If the passion is there, the hard work, drive and dedication is there and most importantly, if a great song/music is there, I still believe that cream rises.
There's just tons more shit you gotta rise up from now, with only so much time left in your life...
I mostly listen to chanceswithwolves.com these days. It isn't new music, but it stirs creativity and you sure as hell won't find it streaming.
Problem with radio music is that there's invariably some jock cutting out the beginning or end, or talking over it. And then you'll hear something really good and they won't say who it was. I listen to the radio every day, but more for the chat than the music.
I don't think it is, and it hasn't. The big problem with radio and TV is that it's an elite club, and most of us would never have a hope in hell of getting our music played on it, and most channels pumped out the same old guff via tired old playlists.
I struggled for years trying to find albums and hear artists music when I was a teenager. Nothing glamorous about it, it was a pain in the ass, and an expensive one at that - probably two thirds of my LP collection I'll never listen to again because they're crap.

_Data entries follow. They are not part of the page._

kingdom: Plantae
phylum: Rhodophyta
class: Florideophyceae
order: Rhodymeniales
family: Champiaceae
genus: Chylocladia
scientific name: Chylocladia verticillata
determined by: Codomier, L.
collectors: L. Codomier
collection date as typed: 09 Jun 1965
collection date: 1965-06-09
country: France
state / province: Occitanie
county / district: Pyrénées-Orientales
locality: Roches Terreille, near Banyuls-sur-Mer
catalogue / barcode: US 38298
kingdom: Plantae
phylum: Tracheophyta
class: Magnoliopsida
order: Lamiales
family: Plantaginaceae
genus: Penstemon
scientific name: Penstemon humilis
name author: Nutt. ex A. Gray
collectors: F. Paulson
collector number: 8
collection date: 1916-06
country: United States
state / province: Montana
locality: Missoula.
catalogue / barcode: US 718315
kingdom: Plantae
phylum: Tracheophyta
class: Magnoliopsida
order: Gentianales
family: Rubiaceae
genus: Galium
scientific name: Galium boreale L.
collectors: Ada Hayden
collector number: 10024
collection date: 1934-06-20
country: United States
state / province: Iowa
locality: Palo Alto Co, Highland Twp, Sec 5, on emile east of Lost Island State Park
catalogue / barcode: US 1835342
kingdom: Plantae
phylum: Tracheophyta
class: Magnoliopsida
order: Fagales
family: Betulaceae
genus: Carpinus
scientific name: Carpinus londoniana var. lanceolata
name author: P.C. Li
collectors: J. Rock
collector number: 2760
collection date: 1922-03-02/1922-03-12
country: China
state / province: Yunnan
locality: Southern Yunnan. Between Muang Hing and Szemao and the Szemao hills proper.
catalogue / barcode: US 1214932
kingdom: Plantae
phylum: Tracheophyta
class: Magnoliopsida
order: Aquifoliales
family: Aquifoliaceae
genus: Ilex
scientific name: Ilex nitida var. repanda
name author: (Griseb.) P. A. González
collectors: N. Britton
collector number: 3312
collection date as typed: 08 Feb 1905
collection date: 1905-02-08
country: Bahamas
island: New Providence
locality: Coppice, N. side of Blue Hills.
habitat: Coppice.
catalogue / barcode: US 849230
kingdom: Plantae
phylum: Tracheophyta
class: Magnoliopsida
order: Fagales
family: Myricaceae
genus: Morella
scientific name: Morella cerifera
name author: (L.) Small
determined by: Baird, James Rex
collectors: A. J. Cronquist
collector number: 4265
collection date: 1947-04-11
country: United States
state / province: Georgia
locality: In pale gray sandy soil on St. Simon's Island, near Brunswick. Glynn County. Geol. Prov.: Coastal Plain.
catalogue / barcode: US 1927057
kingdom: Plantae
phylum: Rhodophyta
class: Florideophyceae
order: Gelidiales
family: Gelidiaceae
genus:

I get to discover more new music in 6 weeks than I would have done in 6 years, pre-internet. When I find something I like I buy the CD if there's one available.
This ICE thing seems interesting:
http://www.prsformusic.com/aboutus/press/latestpressreleases/Pages/ice-souncloud-reach-multi-territory-agreement.aspx
This is a step in the right direction. Eventually there will be a few (probably one) global music rights organizations that do this sort of arrangement for all recorded music.
I've also wondered why the US Copyright Office and counterparts from the other countries don't look into a better registering technology that can be implemented now that streaming is so prevalent. It used to be "published" work but I think some sort of registry code or digital watermark should be available for protection soon after creation.
+1
Those guys are right around the corner from me in Gowanus!
Although you are in fact streaming it...!
+1
Interesting thread. Think we're only nuzzling at the surface here of fundamental change, but suspect each generation (or two) faces the same as they retreat. My son doesn't consider it to be so; he will have his own, and I pity him not walking up to the station on Thursday mornings to get his copy of the NME, to know what it felt like to be able to buy that new album you've been waiting for, maybe to play his tennis racket like a guitar in front of the mirror, but he doesn't mind or miss these things at all....perambulations like these always make me wish I could have an hour or two with my own father again, ask him what he truly missed, what I missed, but, of course, too late....
Quite an interesting video about Millenians (todays youth). It's an interview with Simon Sinek about how a generation that's always connected to the internet grew up and there feelings and ideas of the world. Everything has become instant for a lot of those young people. Like music you want to hear, movies you want to see or dating.
Never getting old never gets old.
In the past there were several interest P2P clients (like Napster en SoulSeek) where you could search for very obscure music stuff just because so many people used them. Copyright lawsuits and an imploding userbase took those clients down or rendered them worthless. Later a lot of blogs sharing obscure music stuff (like for example no-longer-forgotten-music that held a huge archive of nearly all 70s and 80s cassette labels) through file sharing websites became the thing for seekers. But this imploded when file sharing sites became under attack (megaupload). Nowadays you have paid streaming services where you unfortunatelly can't find the obscure stuff for that you have Soundcloud nowadays. But for the older stuff you have to go to YouTube. With this last site I see more and more things removed. They take down also the more obscure stuff quite easily.